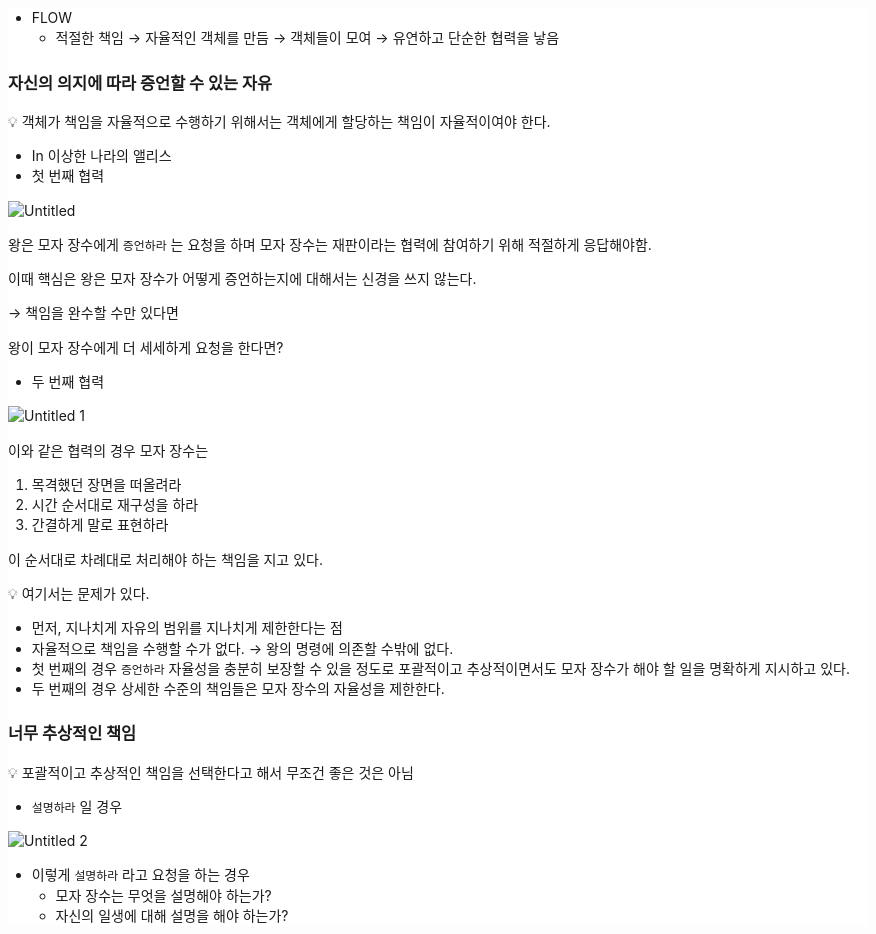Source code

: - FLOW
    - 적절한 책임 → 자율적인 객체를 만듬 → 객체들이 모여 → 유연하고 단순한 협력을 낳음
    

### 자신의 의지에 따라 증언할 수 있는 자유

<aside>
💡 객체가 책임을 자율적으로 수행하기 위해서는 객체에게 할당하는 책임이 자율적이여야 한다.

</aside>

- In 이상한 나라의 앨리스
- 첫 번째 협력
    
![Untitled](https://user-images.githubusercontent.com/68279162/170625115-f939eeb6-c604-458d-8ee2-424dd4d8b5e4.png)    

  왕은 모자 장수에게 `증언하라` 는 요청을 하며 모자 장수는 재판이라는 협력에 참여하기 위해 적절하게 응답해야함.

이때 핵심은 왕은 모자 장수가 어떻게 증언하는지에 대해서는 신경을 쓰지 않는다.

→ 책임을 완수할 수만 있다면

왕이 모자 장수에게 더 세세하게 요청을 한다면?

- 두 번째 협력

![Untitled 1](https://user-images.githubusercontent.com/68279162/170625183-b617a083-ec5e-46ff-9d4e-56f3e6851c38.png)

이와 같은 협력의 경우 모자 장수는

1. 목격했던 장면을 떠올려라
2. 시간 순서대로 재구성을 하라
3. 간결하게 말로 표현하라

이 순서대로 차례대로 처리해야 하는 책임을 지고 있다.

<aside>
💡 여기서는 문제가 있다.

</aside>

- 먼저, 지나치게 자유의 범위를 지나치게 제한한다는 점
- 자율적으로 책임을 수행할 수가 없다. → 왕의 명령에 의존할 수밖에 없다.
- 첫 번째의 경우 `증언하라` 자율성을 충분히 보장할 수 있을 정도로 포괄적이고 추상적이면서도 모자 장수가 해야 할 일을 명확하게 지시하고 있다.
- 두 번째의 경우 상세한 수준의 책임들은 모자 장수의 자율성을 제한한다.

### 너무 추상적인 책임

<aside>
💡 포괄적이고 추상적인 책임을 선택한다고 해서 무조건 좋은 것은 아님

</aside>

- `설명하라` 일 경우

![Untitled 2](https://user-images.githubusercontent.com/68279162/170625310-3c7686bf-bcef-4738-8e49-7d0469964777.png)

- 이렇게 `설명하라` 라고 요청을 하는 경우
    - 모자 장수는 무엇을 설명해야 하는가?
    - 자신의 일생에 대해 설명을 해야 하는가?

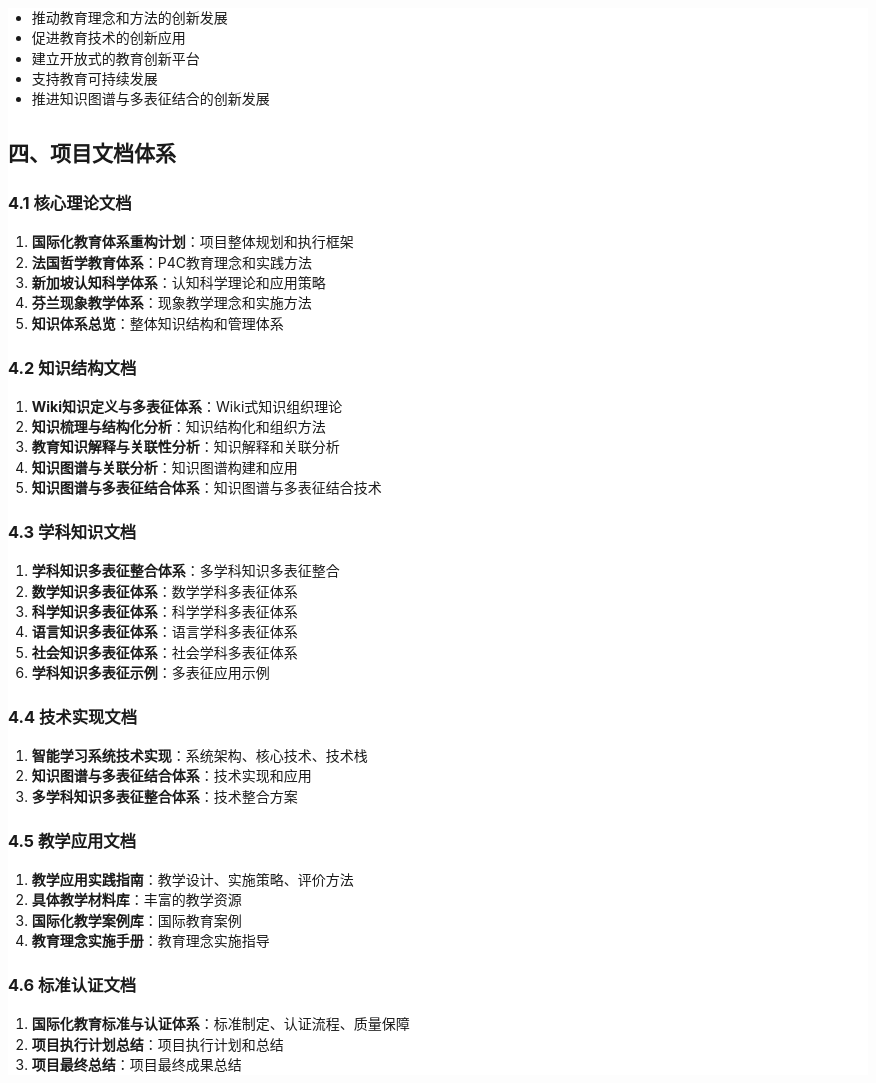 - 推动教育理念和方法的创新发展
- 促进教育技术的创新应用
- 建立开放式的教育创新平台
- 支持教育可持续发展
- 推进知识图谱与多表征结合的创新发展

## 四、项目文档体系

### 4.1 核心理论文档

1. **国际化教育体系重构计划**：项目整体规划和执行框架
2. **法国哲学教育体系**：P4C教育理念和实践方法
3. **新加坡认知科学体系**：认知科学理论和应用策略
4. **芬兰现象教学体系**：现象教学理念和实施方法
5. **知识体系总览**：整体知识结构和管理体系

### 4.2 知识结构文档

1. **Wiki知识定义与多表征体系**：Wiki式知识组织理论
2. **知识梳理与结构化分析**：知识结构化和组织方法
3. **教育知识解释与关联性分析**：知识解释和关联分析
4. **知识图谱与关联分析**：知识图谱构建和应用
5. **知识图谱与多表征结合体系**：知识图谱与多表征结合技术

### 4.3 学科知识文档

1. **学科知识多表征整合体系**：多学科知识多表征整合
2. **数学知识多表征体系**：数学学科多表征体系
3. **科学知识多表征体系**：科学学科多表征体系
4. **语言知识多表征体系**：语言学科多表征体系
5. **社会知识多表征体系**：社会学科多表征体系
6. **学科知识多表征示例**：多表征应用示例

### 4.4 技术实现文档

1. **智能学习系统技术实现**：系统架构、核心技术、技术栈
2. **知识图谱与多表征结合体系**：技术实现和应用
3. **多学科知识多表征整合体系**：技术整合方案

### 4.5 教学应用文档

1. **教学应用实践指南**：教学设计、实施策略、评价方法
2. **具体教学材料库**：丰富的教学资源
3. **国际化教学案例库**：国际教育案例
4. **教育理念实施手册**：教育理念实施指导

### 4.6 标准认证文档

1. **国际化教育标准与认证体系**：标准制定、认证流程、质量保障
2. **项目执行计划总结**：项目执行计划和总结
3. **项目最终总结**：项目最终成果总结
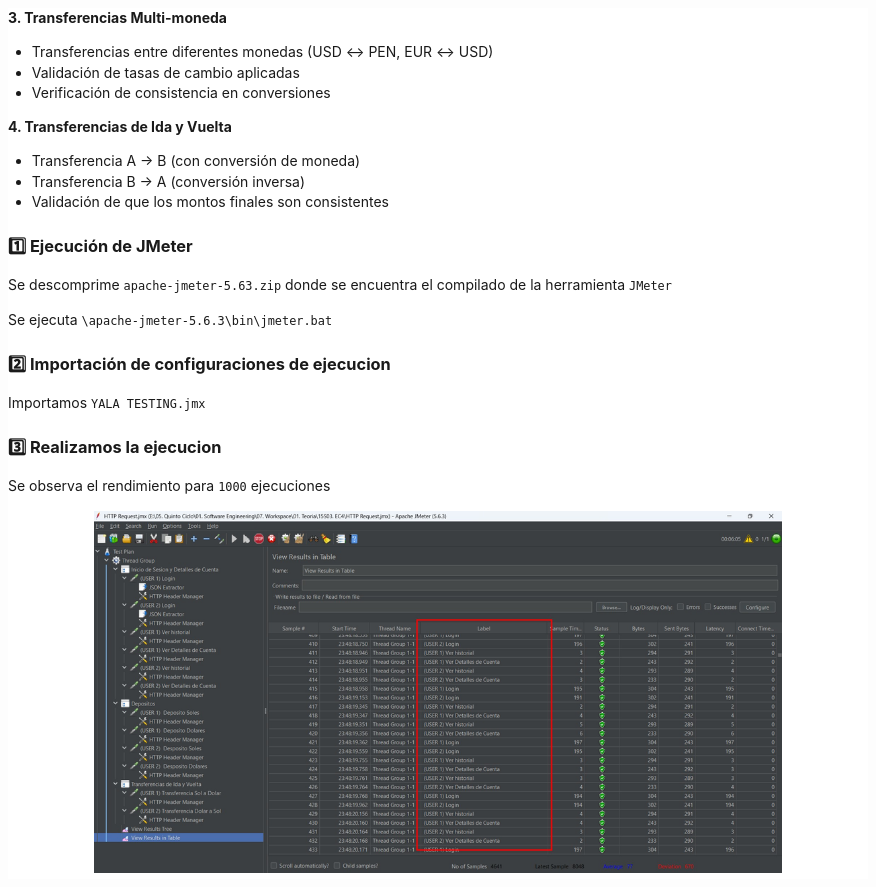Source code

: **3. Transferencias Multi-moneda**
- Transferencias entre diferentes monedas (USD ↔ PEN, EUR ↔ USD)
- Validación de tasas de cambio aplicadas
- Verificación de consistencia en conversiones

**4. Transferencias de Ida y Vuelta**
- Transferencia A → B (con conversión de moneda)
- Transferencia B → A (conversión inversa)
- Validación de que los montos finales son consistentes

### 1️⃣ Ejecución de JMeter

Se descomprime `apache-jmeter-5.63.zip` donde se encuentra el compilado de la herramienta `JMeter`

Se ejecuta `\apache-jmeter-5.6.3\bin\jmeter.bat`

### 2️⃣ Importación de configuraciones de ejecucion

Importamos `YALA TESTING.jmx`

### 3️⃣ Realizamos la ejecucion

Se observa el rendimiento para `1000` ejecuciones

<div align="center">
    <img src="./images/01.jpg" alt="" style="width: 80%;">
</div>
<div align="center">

*Description of the task*. Which lines above contain the word "Validación"? Copy each of them.

*Answer below*.
- Validación de tasas de cambio aplicadas
- Validación de que los montos finales son consistentes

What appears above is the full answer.